In the US, someone like a programmer would get their health insurance paid for by their employer as additional compensation on top of their already much higher salary. The vast majority of Americans either get health insurance through their employer or are retired and are eligible for Medicare. Employers on average pay 82% of premiums for a single person, leaving on average $1,200 paid by the worker. For someone like a programmer, it’s common for employees to pay the whole premium. When you look at US salaries, that additional compensation is on top of the reported salary. So although health insurance is very expensive, you’re mostly not paying it out of the reported salary.

I believe the deductibles on that insurance will also be much, much higher, though, than most systems in Europe.

So out of pocket expenses for the Amercian are going to be much, much higher.

> AFAIK in US just the health insurance is very expensive.

Health care, housing, education, retirement are incredibly expensive in the US. Day-to-day life in the US is also quite expensive for most Americans. Most people in the US are in massive amounts of debt with little to no savings.

> Poland, Czech, Slovakia, Hungary

The salaries that are considered "acceptable" in those countries would result in a _negative_ effective tax rate in the US. Tax rate alone is not everything. It's a combination of pretax pay and the effective tax rate that you need to be considering.

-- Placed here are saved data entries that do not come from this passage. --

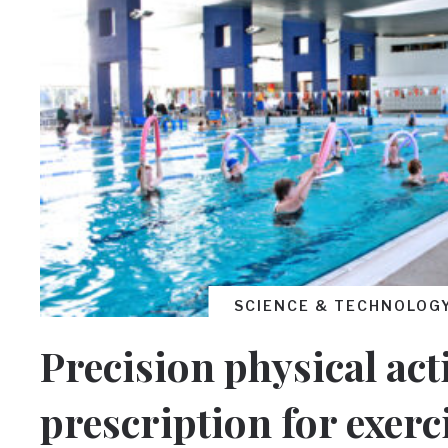
SCIENCE & TECHNOLOG
Precision physical acti
prescription for exerc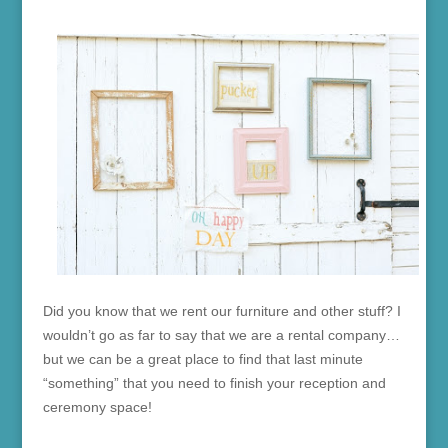
Did you know that we rent our furniture and other stuff? I
wouldn’t go as far to say that we are a rental company…
but we can be a great place to find that last minute
“something” that you need to finish your reception and
ceremony space!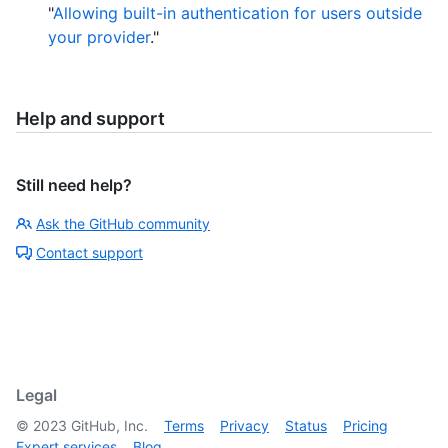
"
Allowing built-in authentication for users outside
your provider
."
Help and support
Still need help?
Ask the GitHub community
Contact support
Legal
©
2023
GitHub, Inc.
Terms
Privacy
Status
Pricing
Expert services
Blog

For washing dishes, yes. But senior developers make around $60k in major cities. Throw 19% all-inclusive tax rate on top of that.
In the UK, someone on £80k ($105k) will pay £25k ($33k) in tax. That includes healthcare

In the US, someone on that amount in Denver will pay $29k in tax.

That's not an extraordinary difference, even before you factor in health care costs.

It's an extraordinary difference when you look at what proportion of engineers (outside of London/Finance) earn £80k in the UK vs $105k in Denver.
That isn't a tax thing though - payroll/income taxes are roughly the same.
> arithmetics

true, but you should calculate everything- highly subsidized education, public transportation and medical, generous grants for students, more vacation days, long parental leave etc.

Except plumbing or electrical trade school certification doesn't help you achieve that either
At least you don't need to spend 4+ years on a degree that's not worth anything.

Don't know how accurate this list is, but I'm pretty sure an electrician in my area wouldn't even want to get out of bed in the morning for 40K euro per year.